JOB: Every line below should be given again without alteration.

EXERCISE DATA:
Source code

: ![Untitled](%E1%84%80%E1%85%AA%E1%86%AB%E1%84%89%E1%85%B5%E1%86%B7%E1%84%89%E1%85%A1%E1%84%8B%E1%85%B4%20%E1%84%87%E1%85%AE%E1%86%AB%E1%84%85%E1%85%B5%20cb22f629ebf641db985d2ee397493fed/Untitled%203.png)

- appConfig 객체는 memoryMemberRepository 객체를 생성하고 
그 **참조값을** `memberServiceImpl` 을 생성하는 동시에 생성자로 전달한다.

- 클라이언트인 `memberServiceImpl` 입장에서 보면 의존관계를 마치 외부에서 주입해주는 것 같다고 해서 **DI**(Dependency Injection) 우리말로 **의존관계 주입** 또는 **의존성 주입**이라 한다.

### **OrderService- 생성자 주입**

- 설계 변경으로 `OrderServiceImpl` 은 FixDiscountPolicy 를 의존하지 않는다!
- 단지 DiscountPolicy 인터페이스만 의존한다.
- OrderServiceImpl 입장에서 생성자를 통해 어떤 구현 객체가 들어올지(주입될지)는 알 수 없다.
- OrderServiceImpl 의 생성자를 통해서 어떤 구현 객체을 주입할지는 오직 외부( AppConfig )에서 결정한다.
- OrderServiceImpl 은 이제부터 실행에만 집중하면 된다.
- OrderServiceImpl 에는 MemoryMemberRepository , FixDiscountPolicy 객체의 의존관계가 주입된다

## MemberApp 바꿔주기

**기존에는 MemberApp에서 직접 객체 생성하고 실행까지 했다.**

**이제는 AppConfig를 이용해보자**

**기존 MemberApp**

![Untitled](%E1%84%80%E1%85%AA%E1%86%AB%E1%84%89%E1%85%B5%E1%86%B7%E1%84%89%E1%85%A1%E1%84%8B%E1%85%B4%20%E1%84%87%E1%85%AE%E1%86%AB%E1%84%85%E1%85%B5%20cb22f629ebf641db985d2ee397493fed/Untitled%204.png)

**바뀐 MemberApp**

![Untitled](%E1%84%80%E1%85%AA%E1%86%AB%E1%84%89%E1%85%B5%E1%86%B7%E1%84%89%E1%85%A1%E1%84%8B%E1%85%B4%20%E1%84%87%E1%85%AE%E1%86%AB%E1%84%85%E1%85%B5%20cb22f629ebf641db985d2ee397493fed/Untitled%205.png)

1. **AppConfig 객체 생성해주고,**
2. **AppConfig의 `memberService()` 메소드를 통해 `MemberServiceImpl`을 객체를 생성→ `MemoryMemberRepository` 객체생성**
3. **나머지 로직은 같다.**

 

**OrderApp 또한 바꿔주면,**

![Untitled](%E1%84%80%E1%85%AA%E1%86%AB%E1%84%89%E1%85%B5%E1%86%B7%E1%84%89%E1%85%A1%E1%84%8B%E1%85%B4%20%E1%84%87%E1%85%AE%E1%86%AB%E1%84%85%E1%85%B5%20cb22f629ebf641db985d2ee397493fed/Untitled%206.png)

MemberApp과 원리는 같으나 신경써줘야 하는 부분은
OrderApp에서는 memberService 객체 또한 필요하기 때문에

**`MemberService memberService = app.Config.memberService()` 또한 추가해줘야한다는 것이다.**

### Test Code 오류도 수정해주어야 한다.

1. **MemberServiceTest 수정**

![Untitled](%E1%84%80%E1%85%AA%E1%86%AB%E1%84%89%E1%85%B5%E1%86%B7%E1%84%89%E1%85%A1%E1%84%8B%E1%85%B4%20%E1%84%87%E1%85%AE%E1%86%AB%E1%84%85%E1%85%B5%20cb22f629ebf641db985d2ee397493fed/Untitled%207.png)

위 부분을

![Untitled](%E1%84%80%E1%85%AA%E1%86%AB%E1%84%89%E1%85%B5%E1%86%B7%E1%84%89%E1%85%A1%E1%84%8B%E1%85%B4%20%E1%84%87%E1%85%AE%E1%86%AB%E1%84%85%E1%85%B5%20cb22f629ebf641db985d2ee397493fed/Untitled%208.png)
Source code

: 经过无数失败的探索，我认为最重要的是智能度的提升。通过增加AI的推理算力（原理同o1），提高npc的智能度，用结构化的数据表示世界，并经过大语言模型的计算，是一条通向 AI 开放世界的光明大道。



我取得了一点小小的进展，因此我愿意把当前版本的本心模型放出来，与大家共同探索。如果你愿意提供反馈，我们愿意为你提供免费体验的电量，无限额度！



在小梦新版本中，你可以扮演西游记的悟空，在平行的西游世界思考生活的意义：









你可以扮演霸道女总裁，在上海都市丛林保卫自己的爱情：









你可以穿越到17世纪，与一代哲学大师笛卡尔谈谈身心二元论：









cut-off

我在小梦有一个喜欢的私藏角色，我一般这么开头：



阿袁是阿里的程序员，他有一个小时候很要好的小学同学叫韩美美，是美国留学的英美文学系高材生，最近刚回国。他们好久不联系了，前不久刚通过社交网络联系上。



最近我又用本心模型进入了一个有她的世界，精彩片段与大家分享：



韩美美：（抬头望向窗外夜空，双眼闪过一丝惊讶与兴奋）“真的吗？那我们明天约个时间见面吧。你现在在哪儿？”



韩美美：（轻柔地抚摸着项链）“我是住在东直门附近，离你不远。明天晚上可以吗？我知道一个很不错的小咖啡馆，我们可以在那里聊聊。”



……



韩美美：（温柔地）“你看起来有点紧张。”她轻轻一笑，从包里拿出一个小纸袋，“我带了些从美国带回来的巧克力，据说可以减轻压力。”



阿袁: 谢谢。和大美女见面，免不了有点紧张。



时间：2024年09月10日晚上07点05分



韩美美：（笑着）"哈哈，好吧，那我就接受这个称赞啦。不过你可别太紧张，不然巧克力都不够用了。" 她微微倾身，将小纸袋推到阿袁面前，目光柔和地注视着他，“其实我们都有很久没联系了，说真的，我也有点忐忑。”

REPLY TO THE TASK:
Source code

: ![Untitled](%E1%84%80%E1%85%AA%E1%86%AB%E1%84%89%E1%85%B5%E1%86%B7%E1%84%89%E1%85%A1%E1%84%8B%E1%85%B4%20%E1%84%87%E1%85%AE%E1%86%AB%E1%84%85%E1%85%B5%20cb22f629ebf641db985d2ee397493fed/Untitled%203.png)

- appConfig 객체는 memoryMemberRepository 객체를 생성하고 
그 **참조값을** `memberServiceImpl` 을 생성하는 동시에 생성자로 전달한다.

- 클라이언트인 `memberServiceImpl` 입장에서 보면 의존관계를 마치 외부에서 주입해주는 것 같다고 해서 **DI**(Dependency Injection) 우리말로 **의존관계 주입** 또는 **의존성 주입**이라 한다.

### **OrderService- 생성자 주입**

- 설계 변경으로 `OrderServiceImpl` 은 FixDiscountPolicy 를 의존하지 않는다!
- 단지 DiscountPolicy 인터페이스만 의존한다.
- OrderServiceImpl 입장에서 생성자를 통해 어떤 구현 객체가 들어올지(주입될지)는 알 수 없다.
- OrderServiceImpl 의 생성자를 통해서 어떤 구현 객체을 주입할지는 오직 외부( AppConfig )에서 결정한다.
- OrderServiceImpl 은 이제부터 실행에만 집중하면 된다.
- OrderServiceImpl 에는 MemoryMemberRepository , FixDiscountPolicy 객체의 의존관계가 주입된다

## MemberApp 바꿔주기

**기존에는 MemberApp에서 직접 객체 생성하고 실행까지 했다.**

**이제는 AppConfig를 이용해보자**

**기존 MemberApp**

![Untitled](%E1%84%80%E1%85%AA%E1%86%AB%E1%84%89%E1%85%B5%E1%86%B7%E1%84%89%E1%85%A1%E1%84%8B%E1%85%B4%20%E1%84%87%E1%85%AE%E1%86%AB%E1%84%85%E1%85%B5%20cb22f629ebf641db985d2ee397493fed/Untitled%204.png)

**바뀐 MemberApp**

![Untitled](%E1%84%80%E1%85%AA%E1%86%AB%E1%84%89%E1%85%B5%E1%86%B7%E1%84%89%E1%85%A1%E1%84%8B%E1%85%B4%20%E1%84%87%E1%85%AE%E1%86%AB%E1%84%85%E1%85%B5%20cb22f629ebf641db985d2ee397493fed/Untitled%205.png)

1. **AppConfig 객체 생성해주고,**
2. **AppConfig의 `memberService()` 메소드를 통해 `MemberServiceImpl`을 객체를 생성→ `MemoryMemberRepository` 객체생성**
3. **나머지 로직은 같다.**

 

**OrderApp 또한 바꿔주면,**

![Untitled](%E1%84%80%E1%85%AA%E1%86%AB%E1%84%89%E1%85%B5%E1%86%B7%E1%84%89%E1%85%A1%E1%84%8B%E1%85%B4%20%E1%84%87%E1%85%AE%E1%86%AB%E1%84%85%E1%85%B5%20cb22f629ebf641db985d2ee397493fed/Untitled%206.png)

MemberApp과 원리는 같으나 신경써줘야 하는 부분은
OrderApp에서는 memberService 객체 또한 필요하기 때문에

**`MemberService memberService = app.Config.memberService()` 또한 추가해줘야한다는 것이다.**

### Test Code 오류도 수정해주어야 한다.

1. **MemberServiceTest 수정**

![Untitled](%E1%84%80%E1%85%AA%E1%86%AB%E1%84%89%E1%85%B5%E1%86%B7%E1%84%89%E1%85%A1%E1%84%8B%E1%85%B4%20%E1%84%87%E1%85%AE%E1%86%AB%E1%84%85%E1%85%B5%20cb22f629ebf641db985d2ee397493fed/Untitled%207.png)

위 부분을

![Untitled](%E1%84%80%E1%85%AA%E1%86%AB%E1%84%89%E1%85%B5%E1%86%B7%E1%84%89%E1%85%A1%E1%84%8B%E1%85%B4%20%E1%84%87%E1%85%AE%E1%86%AB%E1%84%85%E1%85%B5%20cb22f629ebf641db985d2ee397493fed/Untitled%208.png)
Source code

: 经过无数失败的探索，我认为最重要的是智能度的提升。通过增加AI的推理算力（原理同o1），提高npc的智能度，用结构化的数据表示世界，并经过大语言模型的计算，是一条通向 AI 开放世界的光明大道。



我取得了一点小小的进展，因此我愿意把当前版本的本心模型放出来，与大家共同探索。如果你愿意提供反馈，我们愿意为你提供免费体验的电量，无限额度！



在小梦新版本中，你可以扮演西游记的悟空，在平行的西游世界思考生活的意义：









你可以扮演霸道女总裁，在上海都市丛林保卫自己的爱情：









你可以穿越到17世纪，与一代哲学大师笛卡尔谈谈身心二元论：









cut-off

我在小梦有一个喜欢的私藏角色，我一般这么开头：



阿袁是阿里的程序员，他有一个小时候很要好的小学同学叫韩美美，是美国留学的英美文学系高材生，最近刚回国。他们好久不联系了，前不久刚通过社交网络联系上。



最近我又用本心模型进入了一个有她的世界，精彩片段与大家分享：



韩美美：（抬头望向窗外夜空，双眼闪过一丝惊讶与兴奋）“真的吗？那我们明天约个时间见面吧。你现在在哪儿？”



韩美美：（轻柔地抚摸着项链）“我是住在东直门附近，离你不远。明天晚上可以吗？我知道一个很不错的小咖啡馆，我们可以在那里聊聊。”



……



韩美美：（温柔地）“你看起来有点紧张。”她轻轻一笑，从包里拿出一个小纸袋，“我带了些从美国带回来的巧克力，据说可以减轻压力。”



阿袁: 谢谢。和大美女见面，免不了有点紧张。



时间：2024年09月10日晚上07点05分



韩美美：（笑着）"哈哈，好吧，那我就接受这个称赞啦。不过你可别太紧张，不然巧克力都不够用了。" 她微微倾身，将小纸袋推到阿袁面前，目光柔和地注视着他，“其实我们都有很久没联系了，说真的，我也有点忐忑。”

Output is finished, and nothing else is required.